# EXCERPTED PASSAGE

....

In 2011, the studio relocated from Royal Oak, Michigan to downtown Detroit, furthering the city's resurgence of the creative class. Skidmore Studio now resides as the anchor tenant of the historic Madison Theatre Building, an entrepreneurial hub for creative and tech companies. The studio occupies the entire fourth floor of the Madison, taking up 9,800 square feet. It was purchased in November 2010 by Dan Gilbert, Chairman and Founder of Quicken Loans as part of his Detroit real estate initiatives. Skidmore Studio was the first official tenant of Gilbert’s real estate development firm, Bedrock. 
In January 2018, then-owner Tim Smith passed away suddenly. The studio was left to his wife and partner, Colleen Smith. In October 2018, Drew Patrick, previously the company’s CFO and president, purchased the studio from Smith.

....

# MATERIAL

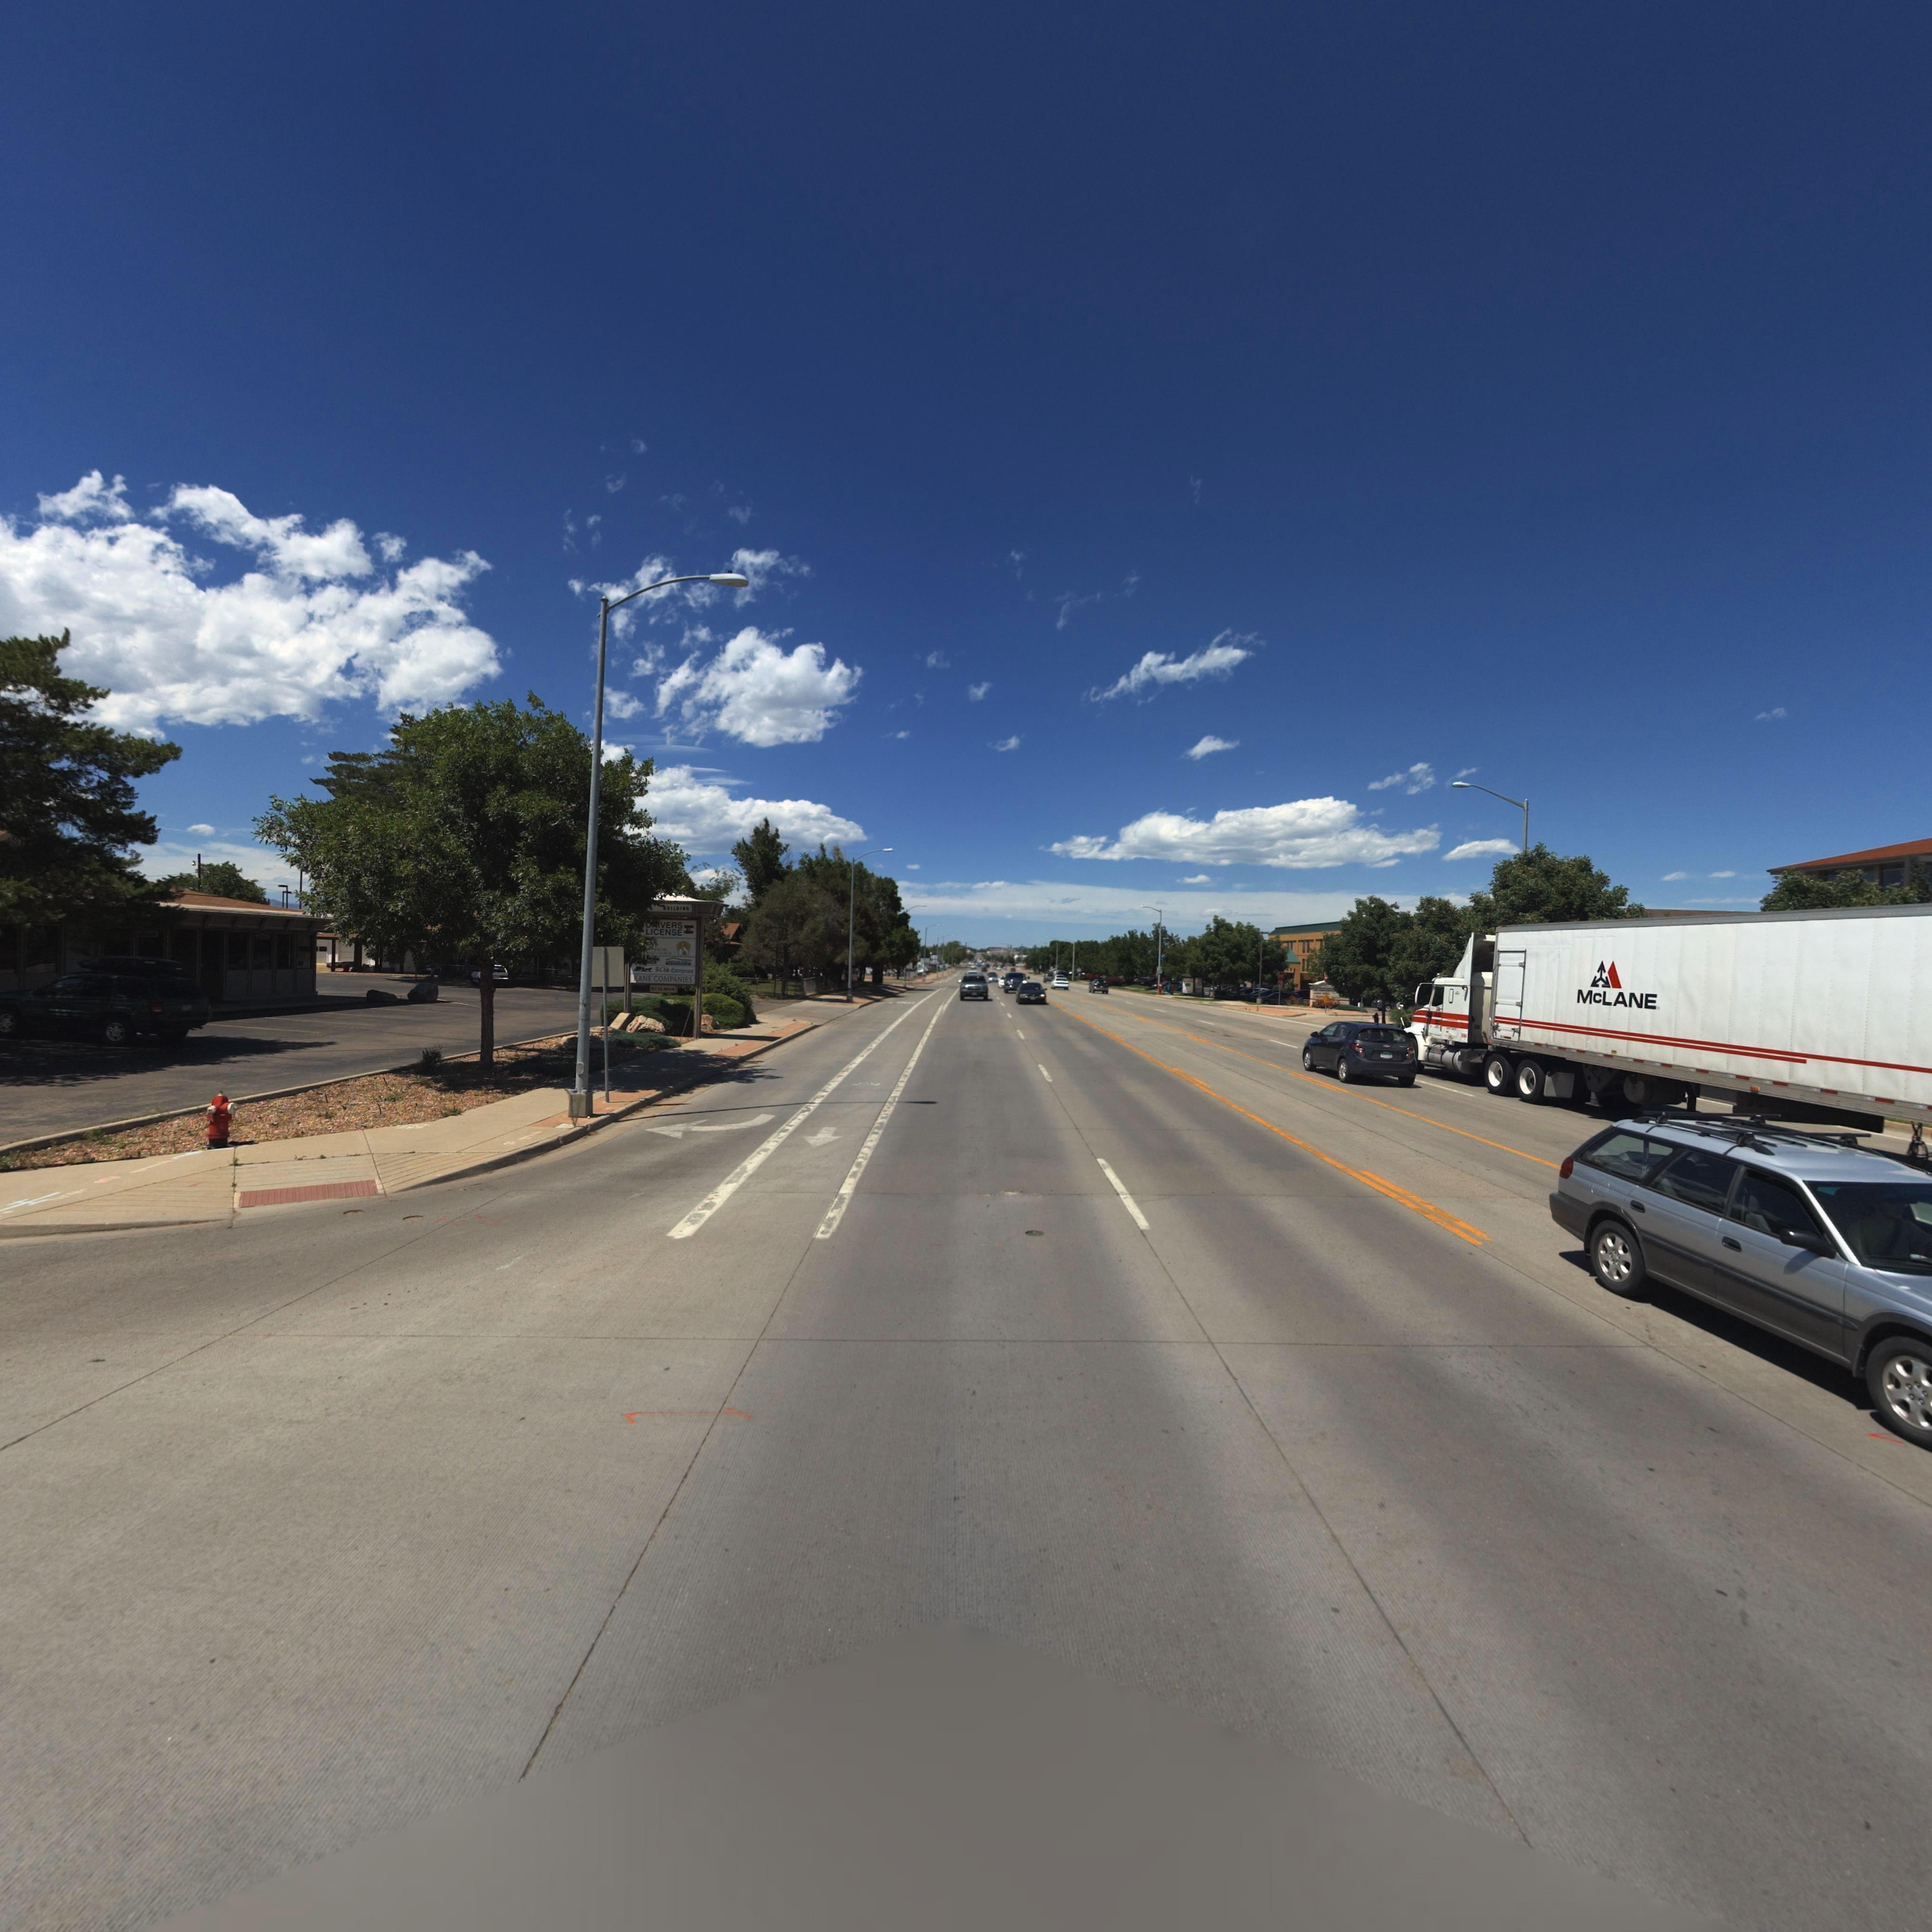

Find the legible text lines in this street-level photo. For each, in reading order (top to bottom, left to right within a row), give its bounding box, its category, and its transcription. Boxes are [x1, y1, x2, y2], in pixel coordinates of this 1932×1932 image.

....

# REQUIRED WORK
Edit the passage on Skidmore Studio's history by rewriting it from "In 2011, the" up to and including "studio from Smith.", with "anchor tenant" changed to "principal tenant".

# TASK RESPONSE
In 2011, the studio relocated from Royal Oak, Michigan to downtown Detroit, furthering the city's resurgence of the creative class. Skidmore Studio now resides as the principal tenant of the historic Madison Theatre Building, an entrepreneurial hub for creative and tech companies. The studio occupies the entire fourth floor of the Madison, taking up 9,800 square feet. It was purchased in November 2010 by Dan Gilbert, Chairman and Founder of Quicken Loans as part of his Detroit real estate initiatives. Skidmore Studio was the first official tenant of Gilbert’s real estate development firm, Bedrock. 
In January 2018, then-owner Tim Smith passed away suddenly. The studio was left to his wife and partner, Colleen Smith. In October 2018, Drew Patrick, previously the company’s CFO and president, purchased the studio from Smith.